U.S. military seeks jurisdiction of colonel
AVIANO AIR BASE, Italy — The U.S. military has officially weighed in on a trial in Milan for more than two dozen Americans accused of kidnapping a Muslim cleric in 2003.
The U.S. had remained largely silent in the case until Tuesday, when the Air Force sent a letter to the Italian Ministry of Justice requesting formal jurisdiction for one of the defendants, Col. Joseph L. Romano III.
The letter, signed by Lt. Col. Robert Welsh, staff judge advocate at Aviano, argues that any legal action Romano would face should be handled by the military.
"Court documents allege that all actions taken by Colonel Romano ... were taken in his capacity as a member of the U.S. Air Force," the letter reads. In accordance with the Status of Forces Agreement, "the primary right to exercise jurisdiction rests with the United States," Welsh writes.
Aviano Air Base officials declined to comment on the case, referring all questions to the Pentagon. Navy Cmdr. Bob Mehal, a DOD spokesman, declined to answer most questions posed about the case, saying that it wouldn’t be appropriate while the trial was still under way.
But he said the U.S. decision to ask for jurisdiction — backed by Defense Secretary Robert Gates — "is not a statement on the nature of the case in Italy. It’s the same thing we’ve been doing for the past 50 years," making reference to the SOFA signed between NATO nations in 1951.
The Milan trial is the first to take on the CIA’s rendition program, in which those either suspected of being terrorists or having knowledge of terror activities were forcibly taken from their countries of residence and interrogated. In this case, Osama Moustafa Hassan Nasr, known also as Abu Omar, was allegedly kidnapped by CIA operatives in Milan, driven to Aviano, flown to Ramstein Air Base, Germany, and on to Egypt.
At the time of the alleged incident, Romano was the commander of the 31st Security Forces Squadron at Aviano.
The lead prosecutor, Armando Spataro, has argued in court that Romano had phone conversations with the CIA agents during the operation. Prosecutors eventually obtained phone records of those they believe were involved in the abduction and have charged 26 Americans – 25 reportedly working for the CIA – and seven Italians.

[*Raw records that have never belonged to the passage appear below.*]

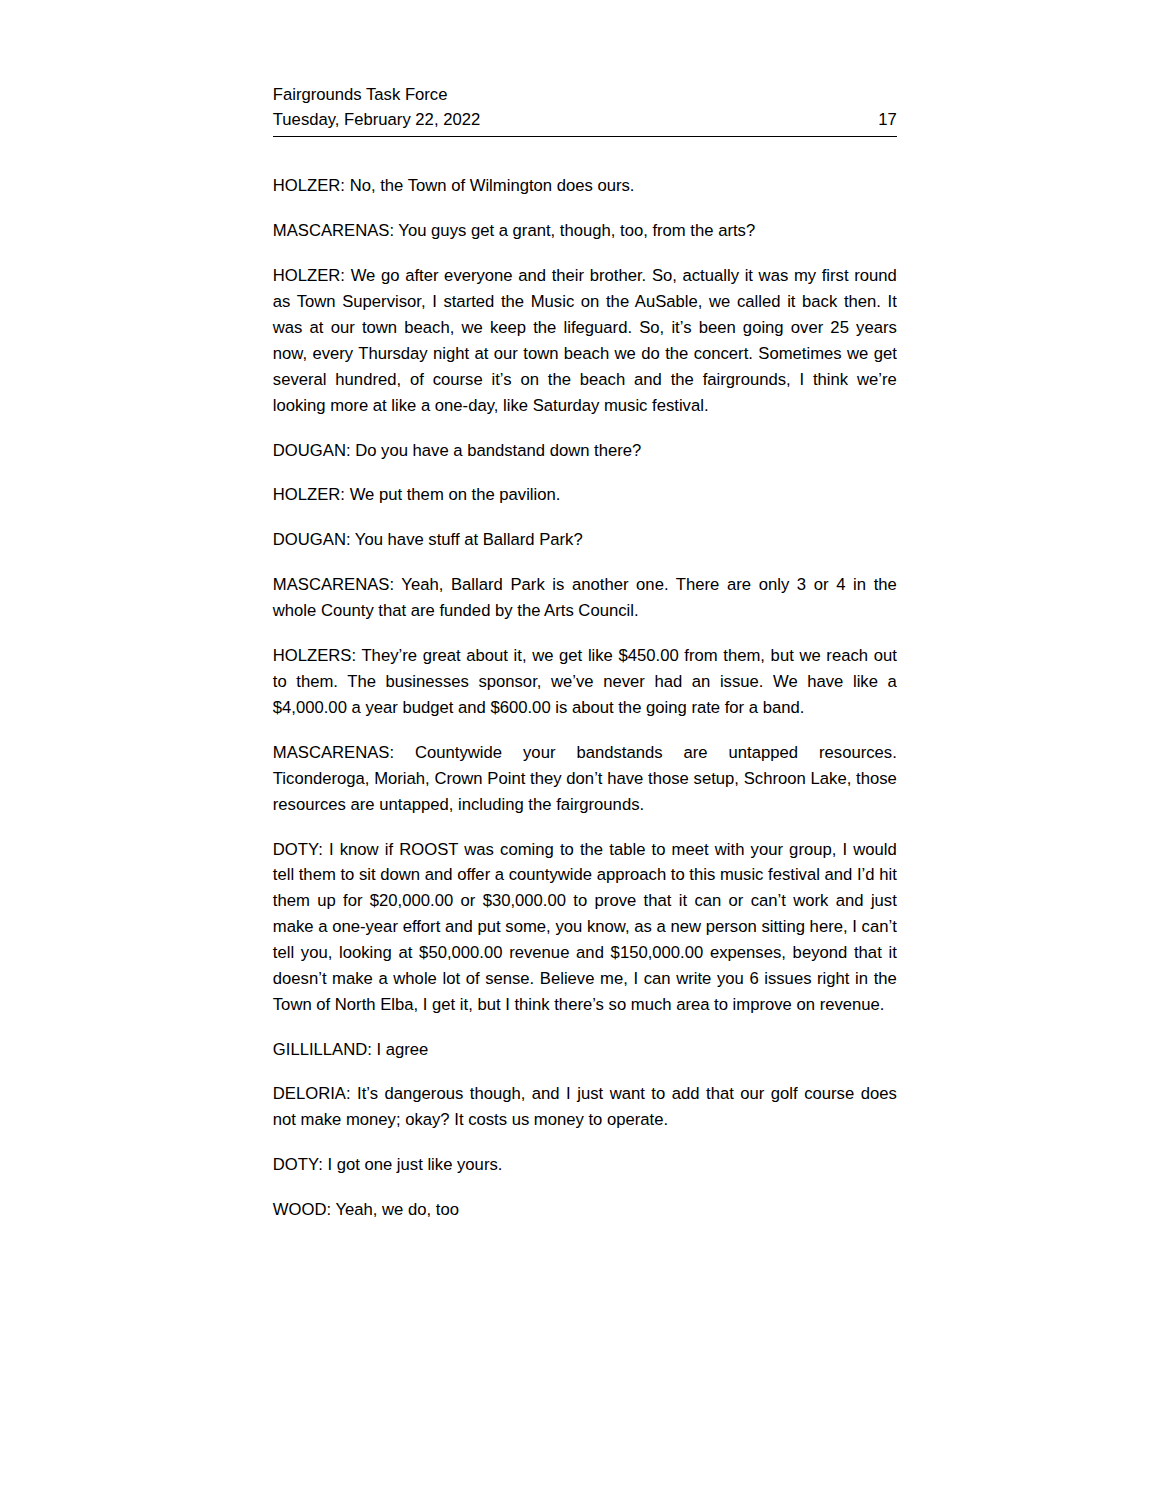Fairgrounds Task Force
Tuesday, February 22, 2022 17
HOLZER: No, the Town of Wilmington does ours.
MASCARENAS: You guys get a grant, though, too, from the arts?
HOLZER: We go after everyone and their brother. So, actually it was my first round as Town Supervisor, I started the Music on the AuSable, we called it back then. It was at our town beach, we keep the lifeguard. So, it’s been going over 25 years now, every Thursday night at our town beach we do the concert. Sometimes we get several hundred, of course it’s on the beach and the fairgrounds, I think we’re looking more at like a one-day, like Saturday music festival.
DOUGAN: Do you have a bandstand down there?
HOLZER: We put them on the pavilion.
DOUGAN: You have stuff at Ballard Park?
MASCARENAS: Yeah, Ballard Park is another one. There are only 3 or 4 in the whole County that are funded by the Arts Council.
HOLZERS: They’re great about it, we get like $450.00 from them, but we reach out to them. The businesses sponsor, we’ve never had an issue. We have like a $4,000.00 a year budget and $600.00 is about the going rate for a band.
MASCARENAS: Countywide your bandstands are untapped resources. Ticonderoga, Moriah, Crown Point they don’t have those setup, Schroon Lake, those resources are untapped, including the fairgrounds.
DOTY: I know if ROOST was coming to the table to meet with your group, I would tell them to sit down and offer a countywide approach to this music festival and I’d hit them up for $20,000.00 or $30,000.00 to prove that it can or can’t work and just make a one-year effort and put some, you know, as a new person sitting here, I can’t tell you, looking at $50,000.00 revenue and $150,000.00 expenses, beyond that it doesn’t make a whole lot of sense. Believe me, I can write you 6 issues right in the Town of North Elba, I get it, but I think there’s so much area to improve on revenue.
GILLILLAND: I agree
DELORIA: It’s dangerous though, and I just want to add that our golf course does not make money; okay? It costs us money to operate.
DOTY: I got one just like yours.
WOOD: Yeah, we do, too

Spataro said in a telephone interview Friday that Romano is charged with aiding the other defendants in the kidnapping.
Asked what specific charges Romano faces, Spataro replied: "He gave important help."
Romano is currently serving as commander of the 37th Training Group at Lackland Air Force Base in Texas. An airman assigned to his group said he was away from the office Thursday and the base’s public affairs office referred all inquiries to DOD.
Cesare Bulgheroni, a Milan lawyer hired by the Air Force to represent Romano, had made a motion to dismiss the charges against his client earlier in the trial.
That motion was rejected, Spataro said. But he said it’s possible the judge could re-visit that issue during his deliberations, though Spataro has argued against it.
Spataro said he will finish his closing arguments next week. He will be followed by defense attorneys.
As in most Italian court cases, sessions aren’t held on consecutive days and verdicts aren’t expected to be issued until at least November.